The Bill Mazeroski Game 7 walk-off of 1960 would be the obvious pick of a lot of folks. And it’s an excellent choice. But an equally strong case can be made for a game that did not literally decide the champion, Game 6 of the 2011 World Series between the St. Louis Cardinals and Texas Rangers.

No fewer than three moments from that astonishing Sixth Game rank among the 10 most pivotal Game 6 moments of all time. It is the only game in World Series history with three such top-ten moments.

The standard of measurement is Win Probability Added, a relatively new statistic that calculates the extent to which the play in question influenced the game’s outcome.

One famous Game 6 not included on this list is the 1975 Carlton Fisk game. Fisk’s 12th-inning home run certainly was dramatic, and not merely for the video clip moment. But it ranks only 16th all time for reasons beyond Fisk’s control.

Fisk hit his home run leading off the 12th inning of a tie game. Because Fisk’s Red Sox had last at bats, and because there were none out, the odds of a Red Sox victory (eventually if not then) were already 64 percent when Fisk stepped up the plate. The most he could swing the outcome was 36 percent, which of course he did.

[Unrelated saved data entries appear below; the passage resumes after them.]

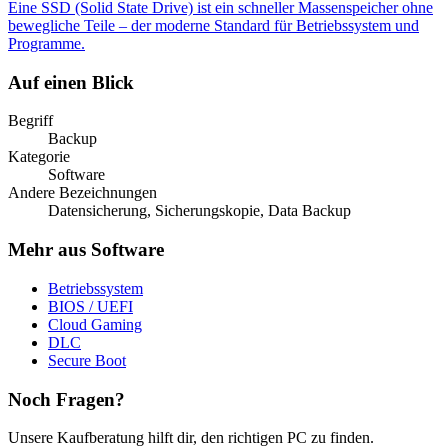
Eine SSD (Solid State Drive) ist ein schneller Massenspeicher ohne
bewegliche Teile – der moderne Standard für Betriebssystem und
Programme.
Auf einen Blick
Begriff
Backup
Kategorie
Software
Andere Bezeichnungen
Datensicherung, Sicherungskopie, Data Backup
Mehr aus Software
Betriebssystem
BIOS / UEFI
Cloud Gaming
DLC
Secure Boot
Noch Fragen?
Unsere Kaufberatung hilft dir, den richtigen PC zu finden.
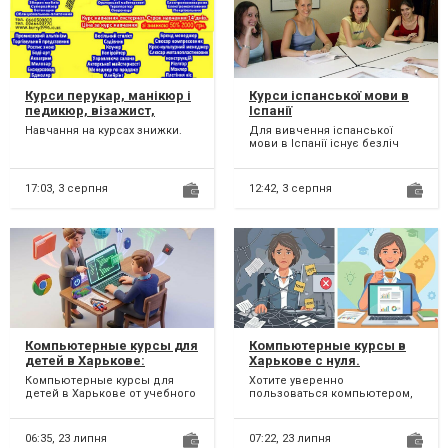
Курси перукар, манікюр і
Курси іспанської мови в
педикюр, візажист,
Іспанії
імиджмейкер,
Навчання на курсах знижки.
Для вивчення іспанської
нарощування вій, тату,
мови в Іспанії існує безліч
маркетинг, логістика,
курсів та мовних шкіл. Іспанія
бровіст, піццеолі, тесляр,
надає чудову можл...
токар, кроя та шитя,
17:03,
3 серпня
12:42,
3 серпня
телемайстер,
автослюсар, слюсар
ремонтник, слюсар
інструментальник,
слюсар монтажник,
слюсар збирач
Компьютерные курсы для
Компьютерные курсы в
детей в Харькове:
Харькове с нуля.
обучение с нуля
Индивидуально
Компьютерные курсы для
Хотите уверенно
детей в Харькове от учебного
пользоваться компьютером,
центра «Проминь» — это
освоить офисные программы
современное обучение с ну...
или получить
востребованные IT-н...
06:35,
23 липня
07:22,
23 липня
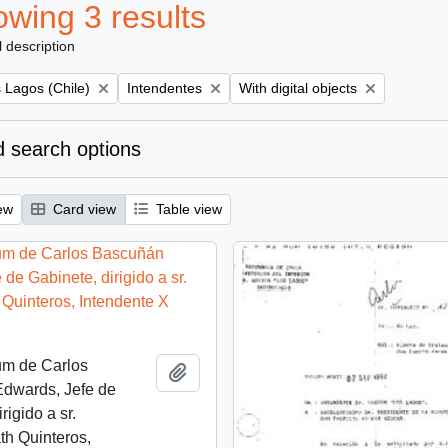
wing 3 results
l description
Remove filter:
Remove filter:
 Lagos (Chile)
Intendentes
With digital objects
 search options
ew
Card view
Table view
m de Carlos
Add to clipboard
dwards, Jefe de
rigido a sr.
th Quinteros,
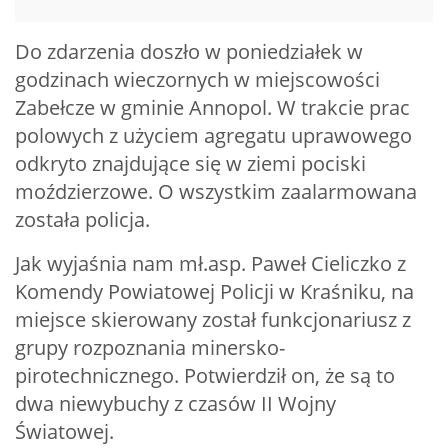
Do zdarzenia doszło w poniedziałek w
godzinach wieczornych w miejscowości
Zabełcze w gminie Annopol. W trakcie prac
polowych z użyciem agregatu uprawowego
odkryto znajdujące się w ziemi pociski
moździerzowe. O wszystkim zaalarmowana
została policja.
Jak wyjaśnia nam mł.asp. Paweł Cieliczko z
Komendy Powiatowej Policji w Kraśniku, na
miejsce skierowany został funkcjonariusz z
grupy rozpoznania minersko-
pirotechnicznego. Potwierdził on, że są to
dwa niewybuchy z czasów II Wojny
Światowej.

That’s a big deal, but when emotion is removed it’s not a big enough deal to crack the Game 6 top 10. In fact Fisk’s home run wasn’t even the biggest swing point of that evening. More on that momentarily.

You can keep an eye open for installments looking at the 10 most decisive moments from World Series Game 7.

Here are the 10 most decisive moments of Games 6 of the World Series in MLB history

10. Josh Hamilton, Texas Rangers, 2011. The story of this extraordinary game, won by St. Louis 10-9 in 11 innings, unfolds in three parts. The first of those involves the most frustration for Ranger fans, because it touches upon the fleeting instant when it appeared for all the world that Texas had won the Series.

The Rangers led three-games-to-two and were tied 7-7 when Hamilton, their best offensive threat, came up with one out and Elvis Andrus at first base in the top of the 10th at Busch Memorial Stadium.  At that stage, Hamilton was a star, the reigning MVP coming off a 25-homer, 94 RBI season in which he had slugged .536.

Cardinal reliever Jason Motte missed over the heart of the plate with a first pitch fastball, and Hamilton shot that mistake into the second row of the stands in deep right-center field. His two-run home run gave Texas a 9-7 lead and left the Rangers just three outs from that coveted first World Series title. Hamilton Win Probability Added: 43 percent.